PROMPT – Output every line of the items below verbatim, changing nothing.

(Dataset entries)
- - -

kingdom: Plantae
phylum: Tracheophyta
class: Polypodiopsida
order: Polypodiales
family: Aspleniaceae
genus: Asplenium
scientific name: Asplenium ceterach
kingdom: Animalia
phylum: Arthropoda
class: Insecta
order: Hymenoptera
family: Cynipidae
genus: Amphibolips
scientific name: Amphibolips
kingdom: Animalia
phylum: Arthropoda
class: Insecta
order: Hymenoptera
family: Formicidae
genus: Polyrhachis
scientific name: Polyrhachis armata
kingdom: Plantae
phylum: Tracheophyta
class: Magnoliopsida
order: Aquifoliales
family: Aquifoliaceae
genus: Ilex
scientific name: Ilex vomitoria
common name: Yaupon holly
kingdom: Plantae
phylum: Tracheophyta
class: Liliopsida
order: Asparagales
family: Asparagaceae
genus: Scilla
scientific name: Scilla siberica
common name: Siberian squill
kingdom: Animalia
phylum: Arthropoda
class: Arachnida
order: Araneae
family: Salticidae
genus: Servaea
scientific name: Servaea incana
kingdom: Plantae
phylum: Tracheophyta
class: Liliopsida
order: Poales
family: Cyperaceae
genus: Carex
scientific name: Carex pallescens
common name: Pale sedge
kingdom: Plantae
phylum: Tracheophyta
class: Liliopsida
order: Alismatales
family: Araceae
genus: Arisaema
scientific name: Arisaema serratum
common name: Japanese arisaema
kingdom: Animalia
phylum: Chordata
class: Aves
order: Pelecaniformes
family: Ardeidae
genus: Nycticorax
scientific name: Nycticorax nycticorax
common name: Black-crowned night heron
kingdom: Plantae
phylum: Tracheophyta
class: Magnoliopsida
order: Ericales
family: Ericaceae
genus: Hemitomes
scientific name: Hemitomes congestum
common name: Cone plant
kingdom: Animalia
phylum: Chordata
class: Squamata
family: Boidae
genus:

- - -

TASK SOLUTION –
kingdom: Plantae
phylum: Tracheophyta
class: Polypodiopsida
order: Polypodiales
family: Aspleniaceae
genus: Asplenium
scientific name: Asplenium ceterach
kingdom: Animalia
phylum: Arthropoda
class: Insecta
order: Hymenoptera
family: Cynipidae
genus: Amphibolips
scientific name: Amphibolips
kingdom: Animalia
phylum: Arthropoda
class: Insecta
order: Hymenoptera
family: Formicidae
genus: Polyrhachis
scientific name: Polyrhachis armata
kingdom: Plantae
phylum: Tracheophyta
class: Magnoliopsida
order: Aquifoliales
family: Aquifoliaceae
genus: Ilex
scientific name: Ilex vomitoria
common name: Yaupon holly
kingdom: Plantae
phylum: Tracheophyta
class: Liliopsida
order: Asparagales
family: Asparagaceae
genus: Scilla
scientific name: Scilla siberica
common name: Siberian squill
kingdom: Animalia
phylum: Arthropoda
class: Arachnida
order: Araneae
family: Salticidae
genus: Servaea
scientific name: Servaea incana
kingdom: Plantae
phylum: Tracheophyta
class: Liliopsida
order: Poales
family: Cyperaceae
genus: Carex
scientific name: Carex pallescens
common name: Pale sedge
kingdom: Plantae
phylum: Tracheophyta
class: Liliopsida
order: Alismatales
family: Araceae
genus: Arisaema
scientific name: Arisaema serratum
common name: Japanese arisaema
kingdom: Animalia
phylum: Chordata
class: Aves
order: Pelecaniformes
family: Ardeidae
genus: Nycticorax
scientific name: Nycticorax nycticorax
common name: Black-crowned night heron
kingdom: Plantae
phylum: Tracheophyta
class: Magnoliopsida
order: Ericales
family: Ericaceae
genus: Hemitomes
scientific name: Hemitomes congestum
common name: Cone plant
kingdom: Animalia
phylum: Chordata
class: Squamata
family: Boidae
genus:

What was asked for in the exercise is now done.